*WHAT THE EXERCISE ASKS:* Return exactly the lines of the records below, starting at the line that contains "X78740000Y-52476400D03*" and ending at the line that contains "X130707200Y-91658000D03*", with both of those lines kept.
Start of DATA SUPPLIED
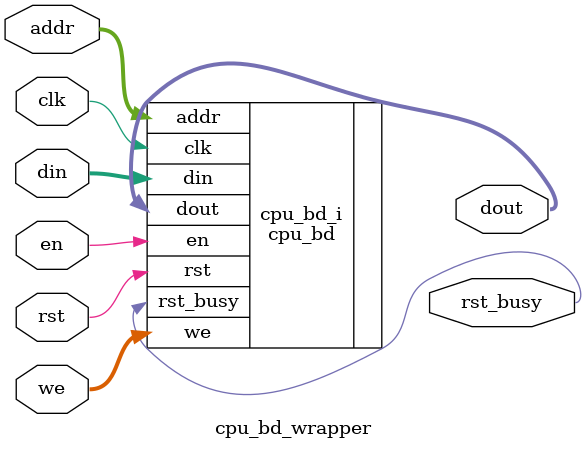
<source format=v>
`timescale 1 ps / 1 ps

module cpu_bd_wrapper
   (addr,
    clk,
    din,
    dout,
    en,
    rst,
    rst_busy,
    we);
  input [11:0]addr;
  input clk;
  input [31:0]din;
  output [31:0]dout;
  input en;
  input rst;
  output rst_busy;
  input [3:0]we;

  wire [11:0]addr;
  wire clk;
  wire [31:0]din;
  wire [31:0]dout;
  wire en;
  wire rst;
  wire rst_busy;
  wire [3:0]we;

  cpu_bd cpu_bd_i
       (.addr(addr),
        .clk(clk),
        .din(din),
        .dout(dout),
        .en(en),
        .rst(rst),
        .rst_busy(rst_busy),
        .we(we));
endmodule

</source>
End of DATA SUPPLIED
Start of DATA SUPPLIED
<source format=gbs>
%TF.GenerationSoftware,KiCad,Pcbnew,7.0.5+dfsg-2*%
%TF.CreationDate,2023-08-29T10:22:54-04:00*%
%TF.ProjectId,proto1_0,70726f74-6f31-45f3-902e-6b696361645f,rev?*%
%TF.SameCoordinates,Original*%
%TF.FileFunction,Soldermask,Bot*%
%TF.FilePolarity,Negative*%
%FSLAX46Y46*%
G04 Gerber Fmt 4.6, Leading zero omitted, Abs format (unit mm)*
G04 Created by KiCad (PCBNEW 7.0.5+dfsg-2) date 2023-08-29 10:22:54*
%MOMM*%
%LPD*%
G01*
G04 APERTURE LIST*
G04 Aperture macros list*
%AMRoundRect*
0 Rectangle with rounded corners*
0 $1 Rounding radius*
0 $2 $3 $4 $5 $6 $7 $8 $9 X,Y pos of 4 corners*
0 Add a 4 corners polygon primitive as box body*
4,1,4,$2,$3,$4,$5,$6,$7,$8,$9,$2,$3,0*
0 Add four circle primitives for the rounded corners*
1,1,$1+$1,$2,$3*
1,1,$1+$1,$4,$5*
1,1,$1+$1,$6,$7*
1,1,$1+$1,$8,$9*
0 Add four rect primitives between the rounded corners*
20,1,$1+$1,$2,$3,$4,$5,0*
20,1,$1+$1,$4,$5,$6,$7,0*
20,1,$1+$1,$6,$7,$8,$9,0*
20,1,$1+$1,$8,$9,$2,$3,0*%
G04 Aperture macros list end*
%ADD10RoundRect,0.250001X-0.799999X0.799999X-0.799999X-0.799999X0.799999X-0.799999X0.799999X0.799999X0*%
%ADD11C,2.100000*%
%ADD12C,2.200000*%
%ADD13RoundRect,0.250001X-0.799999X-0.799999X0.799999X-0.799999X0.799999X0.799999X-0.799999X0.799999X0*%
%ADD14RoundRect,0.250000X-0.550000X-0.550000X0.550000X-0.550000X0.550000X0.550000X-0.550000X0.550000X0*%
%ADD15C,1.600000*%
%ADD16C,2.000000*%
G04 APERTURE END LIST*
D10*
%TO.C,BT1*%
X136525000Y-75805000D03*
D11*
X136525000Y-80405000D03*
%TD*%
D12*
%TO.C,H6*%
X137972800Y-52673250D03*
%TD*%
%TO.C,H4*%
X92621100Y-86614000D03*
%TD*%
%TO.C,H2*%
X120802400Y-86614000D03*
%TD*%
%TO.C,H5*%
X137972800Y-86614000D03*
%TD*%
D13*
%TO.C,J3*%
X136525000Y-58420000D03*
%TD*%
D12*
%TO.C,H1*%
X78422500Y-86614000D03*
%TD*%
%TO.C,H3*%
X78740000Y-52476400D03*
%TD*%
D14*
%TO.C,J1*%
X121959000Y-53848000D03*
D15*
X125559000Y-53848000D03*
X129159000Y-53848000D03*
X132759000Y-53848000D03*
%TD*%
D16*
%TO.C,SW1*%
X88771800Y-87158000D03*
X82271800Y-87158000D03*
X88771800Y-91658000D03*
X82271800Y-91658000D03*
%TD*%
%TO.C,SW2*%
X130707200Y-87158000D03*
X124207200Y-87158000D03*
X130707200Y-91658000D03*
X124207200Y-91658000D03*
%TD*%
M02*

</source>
End of DATA SUPPLIED
Start of DATA SUPPLIED
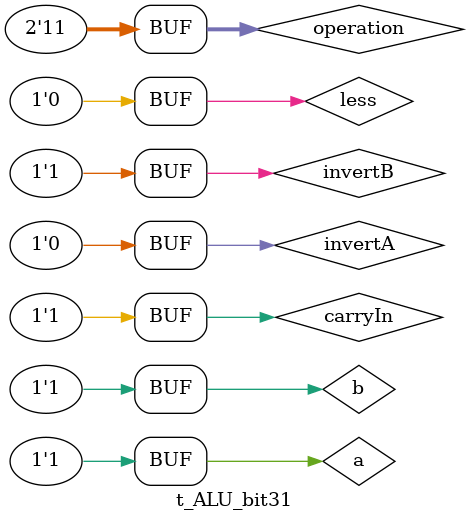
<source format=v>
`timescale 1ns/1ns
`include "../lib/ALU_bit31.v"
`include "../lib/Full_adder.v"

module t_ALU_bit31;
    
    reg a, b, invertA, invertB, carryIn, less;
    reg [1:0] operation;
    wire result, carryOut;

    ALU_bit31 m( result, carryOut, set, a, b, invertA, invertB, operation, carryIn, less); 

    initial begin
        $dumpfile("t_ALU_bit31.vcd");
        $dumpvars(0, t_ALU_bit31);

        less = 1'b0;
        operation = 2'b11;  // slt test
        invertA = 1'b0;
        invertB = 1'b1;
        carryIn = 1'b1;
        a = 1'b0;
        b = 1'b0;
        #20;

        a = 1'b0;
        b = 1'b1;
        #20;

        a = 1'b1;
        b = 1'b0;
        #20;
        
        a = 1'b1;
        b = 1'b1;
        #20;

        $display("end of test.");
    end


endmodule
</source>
End of DATA SUPPLIED
*SOLUTION TO THIS EXERCISE:*
X78740000Y-52476400D03*
%TD*%
D14*
%TO.C,J1*%
X121959000Y-53848000D03*
D15*
X125559000Y-53848000D03*
X129159000Y-53848000D03*
X132759000Y-53848000D03*
%TD*%
D16*
%TO.C,SW1*%
X88771800Y-87158000D03*
X82271800Y-87158000D03*
X88771800Y-91658000D03*
X82271800Y-91658000D03*
%TD*%
%TO.C,SW2*%
X130707200Y-87158000D03*
X124207200Y-87158000D03*
X130707200Y-91658000D03*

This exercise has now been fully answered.